▶ _Excerpts from a dataset_

************

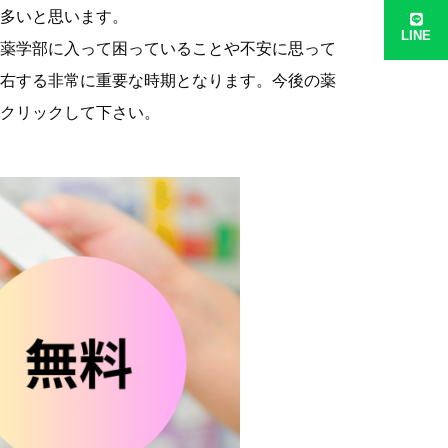
多いと思います。
LINE
薬学部に入って困っていることや不安に思って
右する非常に重要な時期となります。今後の薬
クリックして下さい。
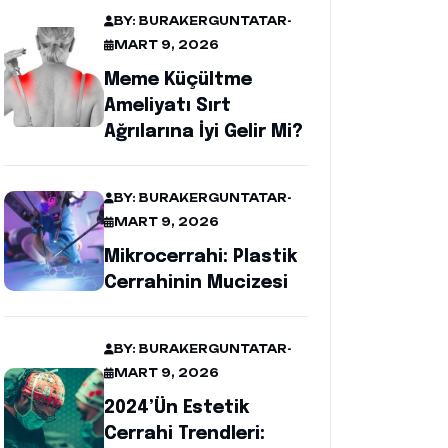
BY: BURAKERGUNTATAR
-
MART 9, 2026
Meme Küçültme
Ameliyatı Sırt
Ağrılarına İyi Gelir Mi?
BY: BURAKERGUNTATAR
-
MART 9, 2026
Mikrocerrahi: Plastik
Cerrahinin Mucizesi
BY: BURAKERGUNTATAR
-
MART 9, 2026
2024’ün Estetik
Cerrahi Trendleri:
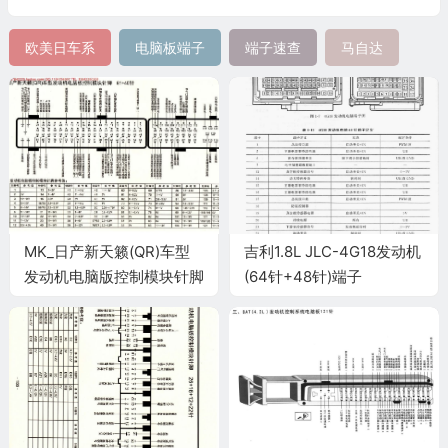
欧美日车系
电脑板端子
端子速查
马自达
MK_日产新天籁(QR)车型
吉利1.8L JLC-4G18发动机
发动机电脑版控制模块针脚
(64针+48针)端子
81+40针 端子图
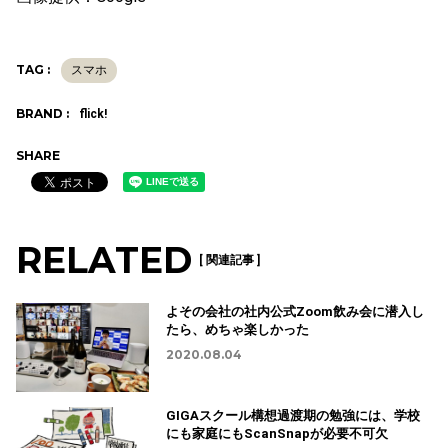
TAG :
スマホ
BRAND :
flick!
SHARE
RELATED
[ 関連記事 ]
よその会社の社内公式Zoom飲み会に潜入し
たら、めちゃ楽しかった
2020.08.04
GIGAスクール構想過渡期の勉強には、学校
にも家庭にもScanSnapが必要不可欠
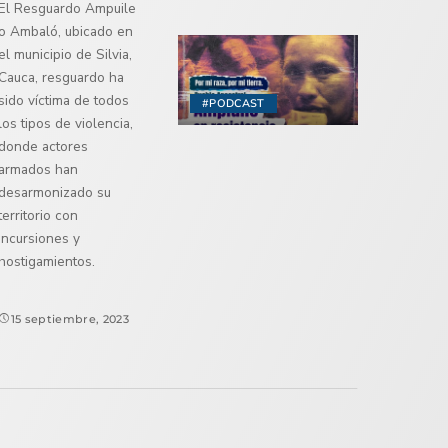
El Resguardo Ampuile
o Ambaló, ubicado en
el municipio de Silvia,
Cauca, resguardo ha
sido víctima de todos
#PODCAST
los tipos de violencia,
donde actores
armados han
desarmonizado su
territorio con
incursiones y
hostigamientos.
15 septiembre, 2023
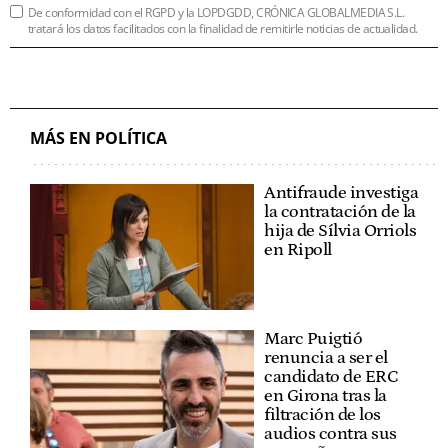
De conformidad con el RGPD y la LOPDGDD, CRÓNICA GLOBALMEDIA S.L.
tratará los datos facilitados con la finalidad de remitirle noticias de actualidad.
MÁS EN POLÍTICA
Antifraude investiga
la contratación de la
hija de Sílvia Orriols
en Ripoll
Marc Puigtió
renuncia a ser el
candidato de ERC
en Girona tras la
filtración de los
audios contra sus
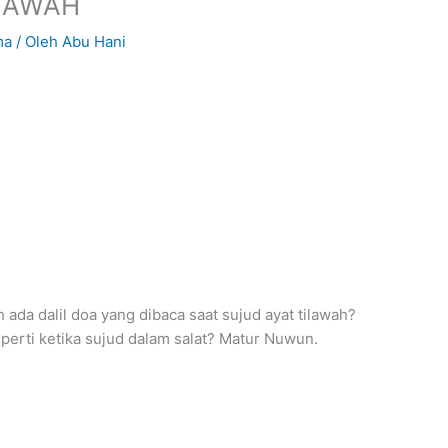
ILAWAH
ma
/ Oleh
Abu Hani
h ada dalil doa yang dibaca saat sujud ayat tilawah?
erti ketika sujud dalam salat? Matur Nuwun.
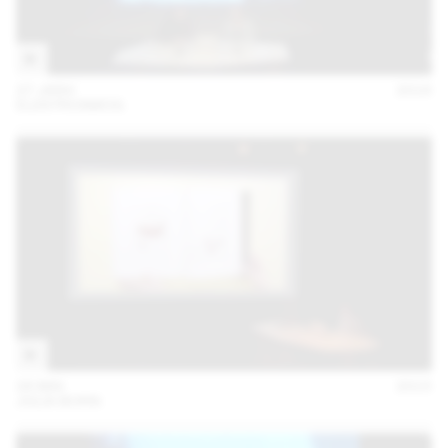
27 JANV
2016
ELEKTROSMOG
28 MAI
2015
JULIA BORN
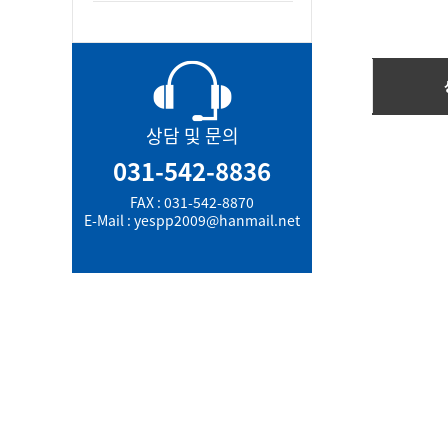
상담 및 문의
031-542-8836
FAX : 031-542-8870
E-Mail : yespp2009@hanmail.net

************

▶ _Instructions for the task_
Reproduce all of the material above, switching "MART 9, 2026" to "MART 10, 2026" everywhere it appears and leaving everything else unchanged. Omit the pictures from your answer.

▶ _Your response_
多いと思います。
LINE
薬学部に入って困っていることや不安に思って
右する非常に重要な時期となります。今後の薬
クリックして下さい。
BY: BURAKERGUNTATAR
-
MART 10, 2026
Meme Küçültme
Ameliyatı Sırt
Ağrılarına İyi Gelir Mi?
BY: BURAKERGUNTATAR
-
MART 10, 2026
Mikrocerrahi: Plastik
Cerrahinin Mucizesi
BY: BURAKERGUNTATAR
-
MART 10, 2026
2024’ün Estetik
Cerrahi Trendleri:
欧美日车系
电脑板端子
端子速查
马自达
MK_日产新天籁(QR)车型
吉利1.8L JLC-4G18发动机
发动机电脑版控制模块针脚
(64针+48针)端子
81+40针 端子图
TAG :
スマホ
BRAND :
flick!
SHARE
RELATED
[ 関連記事 ]
よその会社の社内公式Zoom飲み会に潜入し
たら、めちゃ楽しかった
2020.08.04
GIGAスクール構想過渡期の勉強には、学校
にも家庭にもScanSnapが必要不可欠
El Resguardo Ampuile
o Ambaló, ubicado en
el municipio de Silvia,
Cauca, resguardo ha
sido víctima de todos
#PODCAST
los tipos de violencia,
donde actores
armados han
desarmonizado su
territorio con
incursiones y
hostigamientos.
15 septiembre, 2023
De conformidad con el RGPD y la LOPDGDD, CRÓNICA GLOBALMEDIA S.L.
tratará los datos facilitados con la finalidad de remitirle noticias de actualidad.
MÁS EN POLÍTICA
Antifraude investiga
la contratación de la
hija de Sílvia Orriols
en Ripoll
Marc Puigtió
renuncia a ser el
candidato de ERC
en Girona tras la
filtración de los
audios contra sus
ILAWAH
ma
/ Oleh
Abu Hani
h ada dalil doa yang dibaca saat sujud ayat tilawah?
erti ketika sujud dalam salat? Matur Nuwun.
27 JANV
2016
ELEKTROSMOG
28 MAI
2015
JULIA BORN
상담 및 문의
031-542-8836
FAX : 031-542-8870
E-Mail : yespp2009@hanmail.net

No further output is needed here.